My first trumpeter was a young French soldier who had played clarinet before the war. His arm had been shot off only a year before, and as soon as he left the hospital he studied the trumpet and with his one arm not only held but fingered it with remarkable facility.
I do not think that in all my long career I have ever conducted concerts or rehearsals in which both conductor and players were enveloped in such an atmosphere of emotional excitement. Our young, handsome boys in khaki seemed like demigods to these tired and worn people who had fought with such incredible tenacity for four terrible years. The members of the orchestra received every criticism which I made during the rehearsals with a quick nod or an engaging smile, and every now and then some remark of mine regarding the proper interpretation would be followed by a murmur of approval, which would spread through the orchestra and sometimes even vent itself in applause. I hope that my criticisms, as well as my interpretations, pleased them, but I know that even if they had not, it would have made no difference. I was an American and that was enough.
At the Saturday-night concert, which was more popular in character, I gave our American soldier audience Victor Herbert’s clever medley on American airs, and those Frenchmen played as if they had known them all their lives. The huge audience in khaki fairly seethed with patriotic excitement, which of course found its climax when we turned into “Dixie.” All jumped to their feet and cheered and cheered, so that for ten bars or so literally nothing of the music could be heard, and only by the waving of my stick and the motions of the players could one tell that the music was going on.
The following afternoon the programme was one of real symphonic proportions, and included Saint-Saëns’s great “Symphony No. 3” for orchestra, organ, and piano, Debussy’s “L’Après-midi d’un Faune,” and the “Symphonic Variations” for piano with orchestra, by César Franck.

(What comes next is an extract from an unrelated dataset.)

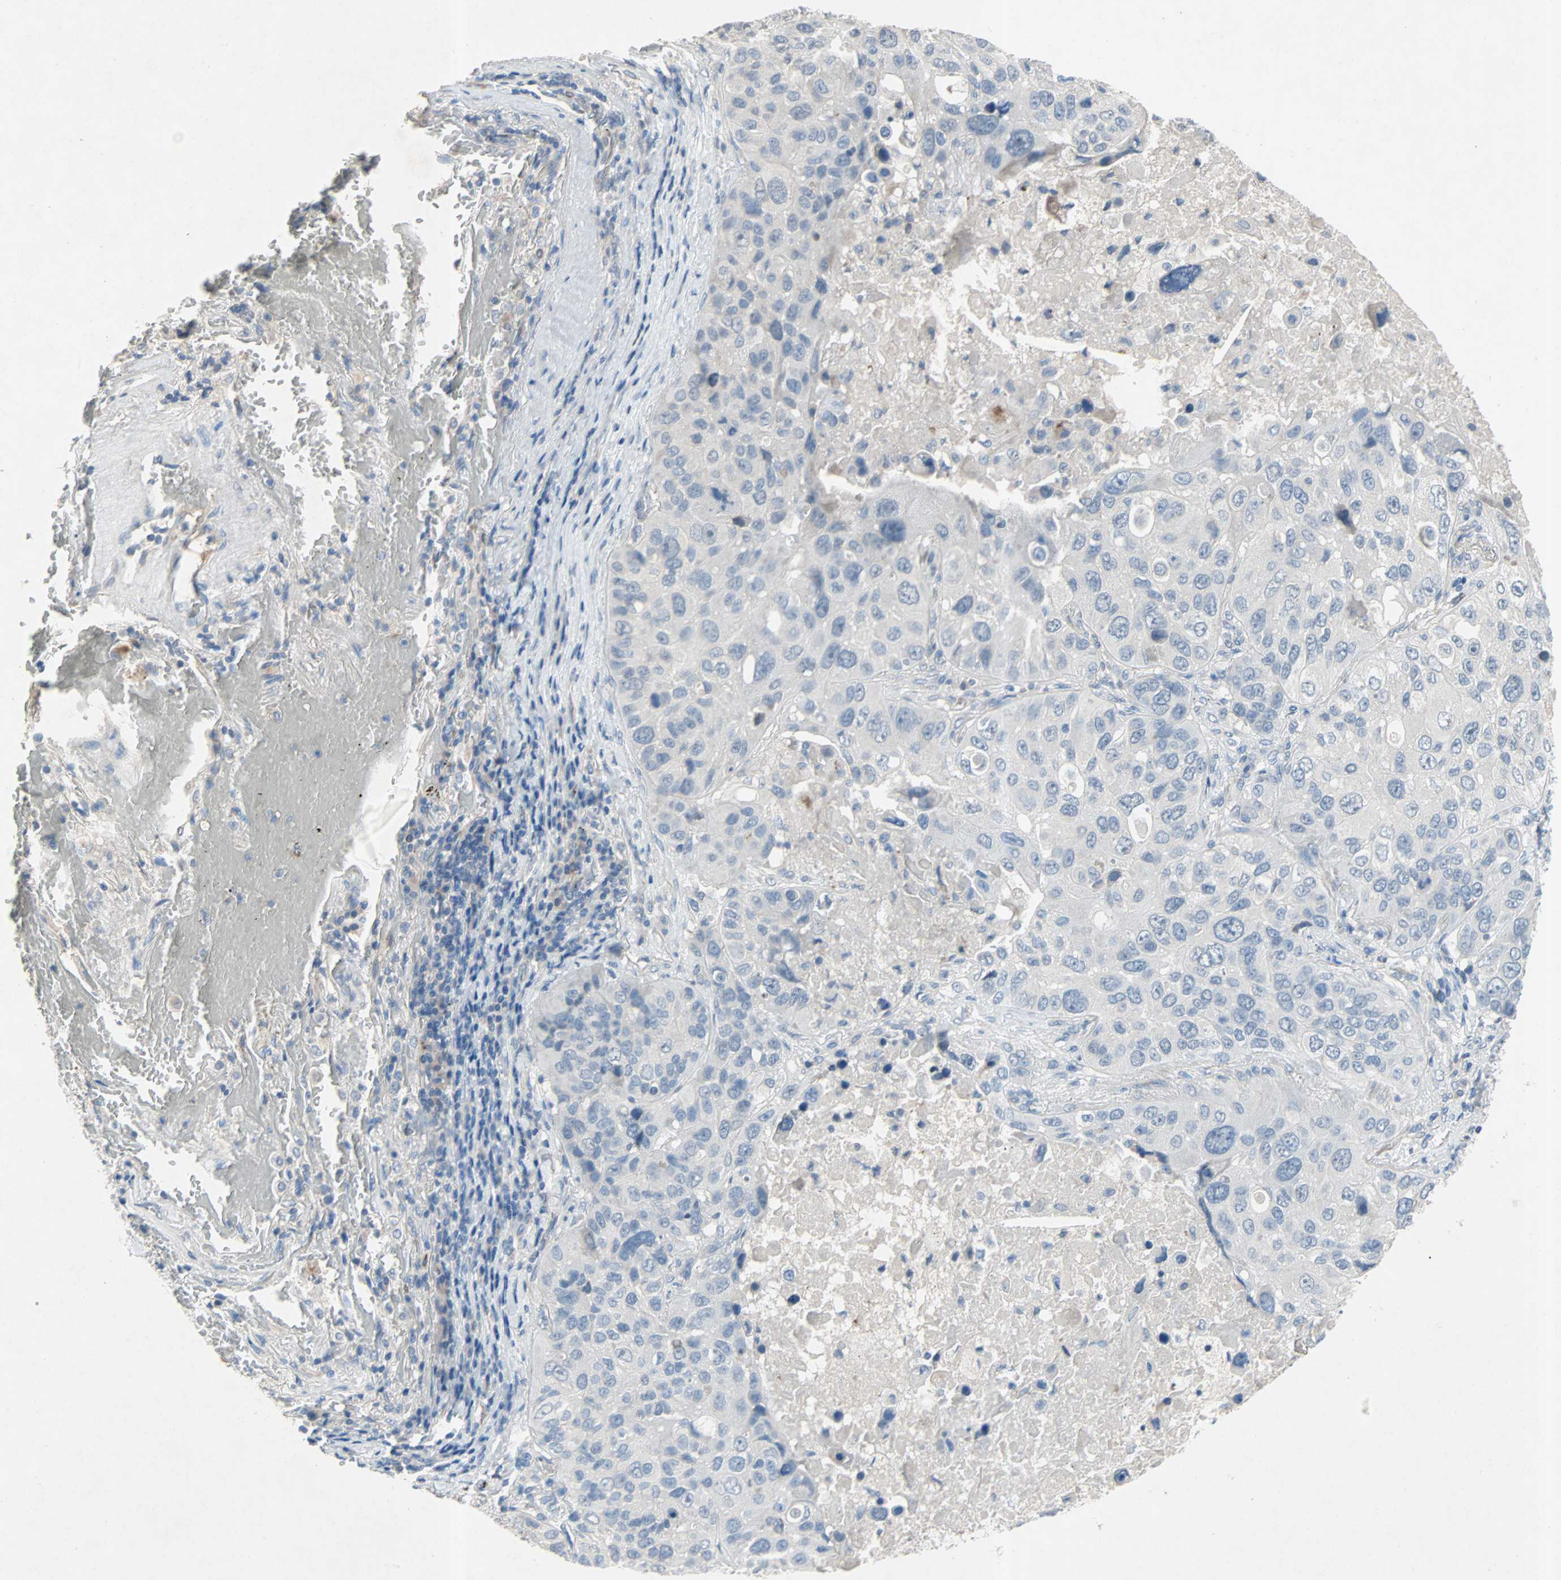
{"staining": {"intensity": "negative", "quantity": "none", "location": "none"}, "tissue": "lung cancer", "cell_type": "Tumor cells", "image_type": "cancer", "snomed": [{"axis": "morphology", "description": "Squamous cell carcinoma, NOS"}, {"axis": "topography", "description": "Lung"}], "caption": "An image of squamous cell carcinoma (lung) stained for a protein exhibits no brown staining in tumor cells. The staining was performed using DAB to visualize the protein expression in brown, while the nuclei were stained in blue with hematoxylin (Magnification: 20x).", "gene": "PCDHB2", "patient": {"sex": "male", "age": 57}}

The organ part in the symphony was played by Mlle. Nadia Boulanger, without doubt the greatest woman musician I have ever known, and the Franck “Variations” were superbly interpreted by Alfred Cortot. M. Casadesus played an exquisite concerto for the viola d’amour by Laurenziti.
The little Salle du Conservatoire, its quaint architecture dating from the time of Louis XVI, with its tiny boxes and balconies, was jammed to the doors—the janitor told me that it was the largest audience he had ever seen there. Every available space was filled twice over and the walls literally bulged outward. The audience was a very interesting one. The French Government, with its usual politeness, had sent official representatives from the Ministère des Etrangères, the Ministère des Beaux Arts, and the French High Commission—many of them in uniform. There were also many French musicians of distinction, among them dear Maître Charles Widor, the Secrétaire Perpétuel de l’Institut de France, and, of course, many French, British, and American soldiers. A New York fire commissioner would have gasped at the way in which all precautions were disregarded, and the excitement in the audience, when at the end of the concert we played the “Marseillaise” and the “Star-Spangled Banner,” can be imagined.